How do I execute kernels without 100% CPU busy-wait?

Discussion created by Dr.Haribo on May 21, 2011
Latest reply on May 28, 2011 by Dr.Haribo

OS: 64-bit Windows 7

CPU: Intel Core 2 Duo E8400

GPU 1: AMD Radeon 6990 (dual Cayman) with AMD_Catalyst_11.5a_Hotfix_8.85.6RC2_Win7_May13

GPU 2: nVidia GeForce GTX 580 with 270.61 drivers (2011.04.18)

An admittedly aging CPU with two cores driving three top-of-the-line GPUs. But still, I don't see why it would take 100% CPU power to run a SHA-256 hashing kernel - a compute intensive task with very little data to transfer to/from the CPU. Actual CPU usage should be more like 0.01%.

I am having problems keeping all three GPUs running full speed and no matter what I try I cannot get the CPU load down.

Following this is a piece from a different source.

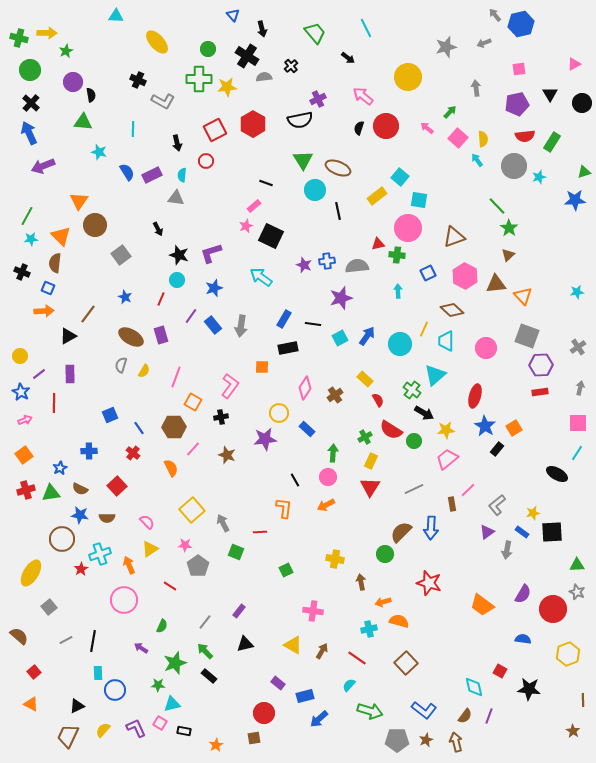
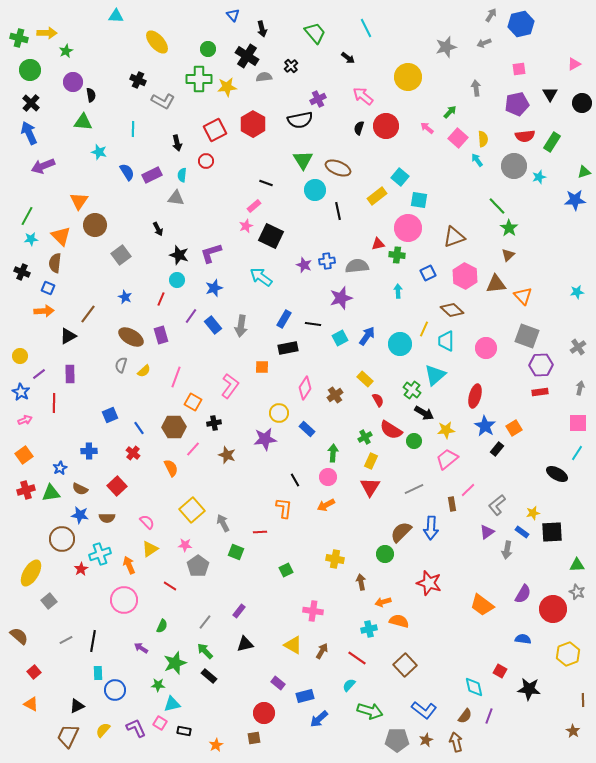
gray arrow at (495, 15): moved 4 px left; rotated 72 degrees clockwise
yellow semicircle at (144, 371): rotated 16 degrees clockwise
black cross at (221, 417): moved 7 px left, 6 px down
gray square at (49, 607): moved 6 px up
brown square at (406, 663): moved 1 px left, 2 px down
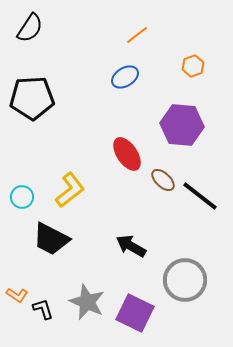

As any blocking OpenCL call triggers 100% CPU usage, I tried polling an event on the running kernel with thread sleeps in between. I ran into two problems:

1. As soon as I enqueue a kernel it starts to run on the GeForce, but on the Radeon it just sits there with state CL_QUEUED indefinitely, unless I call some blocking operation. clWaitForEvents, clFinish, clFlush will get things moving, but they block with a busy-wait.

This is odd, because on page 27 (1-13) I find this:

"Unless the GPU compute device is busy, commands are executed immediately."

in the following document:


Is it a bug?

2. Even with all my threads asleep, there is no improvement. There's always a thread in amdocl.dll and nvcuda.dll eating all available CPU cycles. Do both drivers always busy-wait to detect events from the GPUs? I see this in all OpenCL programs, not just my own.

After realizing that both drivers insist on using 100% CPU cycles as long as the GPUs are working, I thought I could at least make the OpenCL kernels run smoothly even if it lags everything else on the computer. The idea was to queue several kernels at once. This way, even if the thread running a GPU didn't get any CPU cycles for a while, the GPU would still have queued kernels to run until the CPU thread could catch up and enqueue more.

I tried this with one thread per OpenCL device (3 in all), first with several kernel invocations on the same queue, later with several queues with only one kernel on each queue.

It works for the GeForce. As long as the CPU thread gets to run every once in a while it can keep plenty of work stacked up for the GPU to run at full speed.

For the dual Radeons I was less lucky. There seems to be no way to get a kernel to start executing without also blocking my thread until the kernel finishes. Maybe someone can point me to a way, if there is one? With many kernels enqueued in the same queue, calling clFlush on the queue blocks until all of them finish.

The answer seems to be to keep several CPU threads for each GPU. Each of the threads with its own queue, pushing one kernel invocation at a time at the GPU. I guess I will try that next.

I already spent too much time on this, and I'm thinking that this is too silly - surely it must be me doing it wrong. What's the proper way to deal with this?